Extrait de "Dauntless-Helldiver"
par A Crosnier et JP Dubois
(Editions DTU)

Nous marchons vers Haïphong. En cours de route, une opération est décidée.
Je me laisse prendre au piège de l'action et demande à participer à la mission. Après avoir alerté tout le monde, et après que le lieutenant de vaisseau Hervio, commandant l'escadrille des "Helldiver" eût accepté d'être mon pilote, il m'est impossible de reculer.
J'en suis quitte pour une assez mauvaise nuit.

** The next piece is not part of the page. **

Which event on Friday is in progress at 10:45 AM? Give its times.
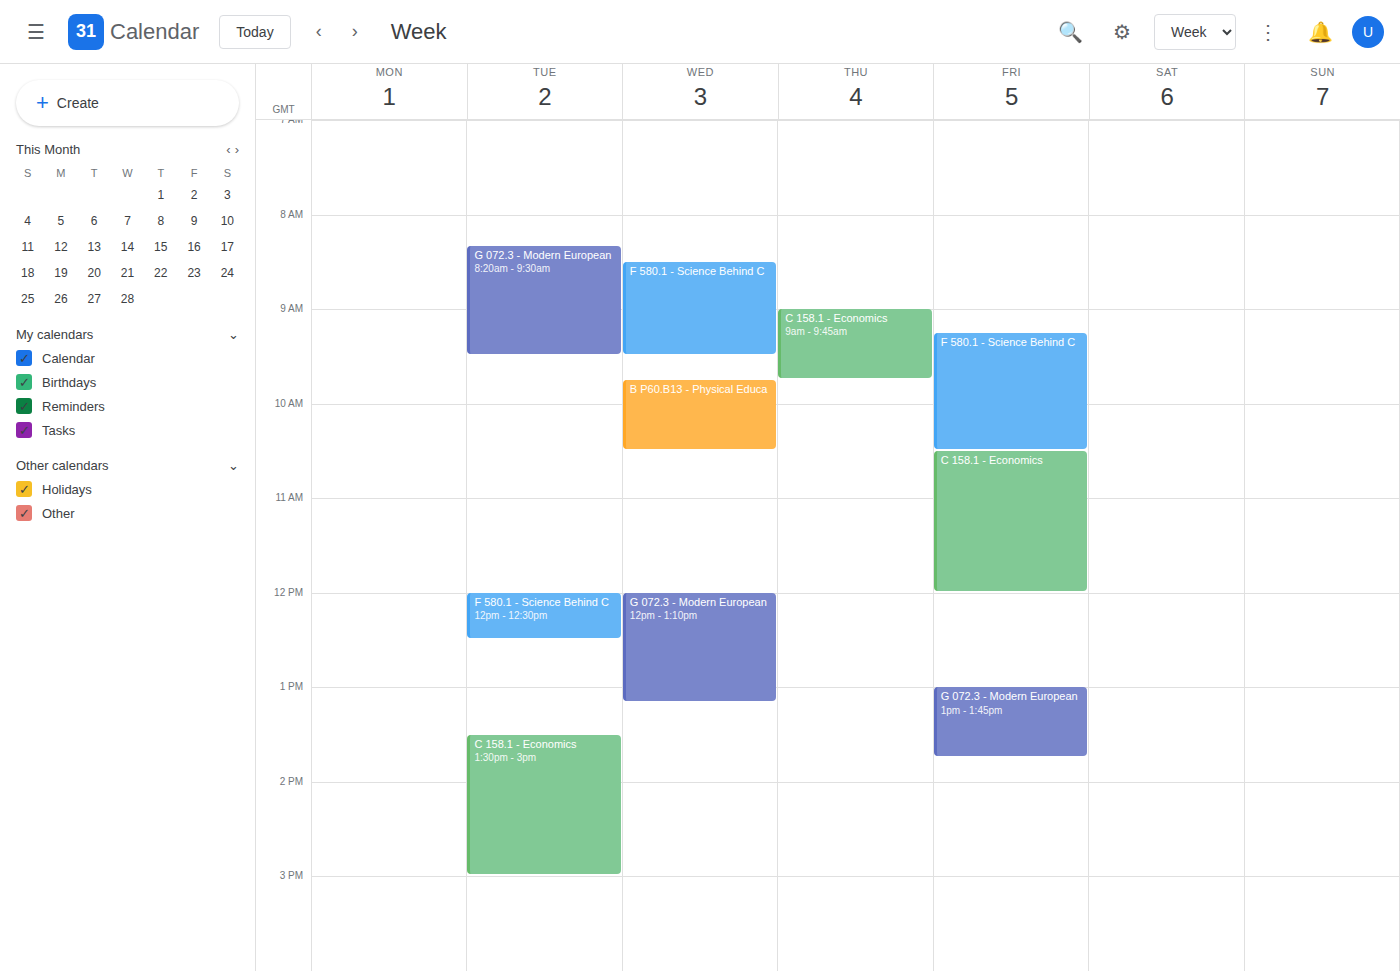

Le lendemain, habillé très tôt de pied en cap, casque, combinaison de vol, cartes, boussole, poudre antirequins, pharmacie, je connais l'attente mi-nerveuse, mi-sereine, des équipages dans la salle d'alerte. Tous ceux avec qui j'ai bavardé, officiers et marins, les lieutenants Vercken, Caron, Brunet, les mécaniciens Colonna, Sommier, le second-maître Cleroux qui est, en France, un de mes voisins, l'ingénieur mécanicien Thomas, tous ceux dont je connais le visage et d'on j'ai oublié le nom, sont affairés autour des appareils. Après les rapides et brutales bordées de Saigon, ils retrouvent la joie secrète, leur métier de manieurs de bombes, d'hélices ou de pistons.

Nous sommes catapultés.
Sanglé dans la tourelle du mitrailleur, je devine les ordres que j'ai entendu donner à ceux qui nous ont précédés. "Les hommes de cales, aux cales. Dégagez les hélices. En route." Le départ est moins brutal que je ne l'avais imaginé.

Par le micro, Hervio m'ordonne de fermer la verrière. Nous volons dans les nuages, en direction de la côte adverse. Piqués, ressources, piqués. Un pont qui disparaît dans un remous. L'action, la participation au combat, le fait d'être à peine enfermé, le buste en plein ciel sous le plexiglas, l'amitié de mon pilote qui, par micro, brièvement, "explique le coup", tout cela contribue à la victoire sur la peur. Sur les routes de zone viêt, des trous d'hommes. Dans les champs, des 'formes étendues. A mon soulagement, nous ne mitraillons pas.

Vol important pour moi. Il a illustré, on ne peut mieux, les contrastes de cette guerre où, avec d'importants moyens techniques et des hommes forgés aux disciplines de la guerre la plus moderne, nous menons un combat contre un ennemi invisible, passé maître dans l'art du camouflage, de la dissolution dans l'espace, riche de sa pauvreté qui le rend astucieux et rusé.

Atterri à Cat Bi. Je trouve un avion qui me rapatriera à Saigon ".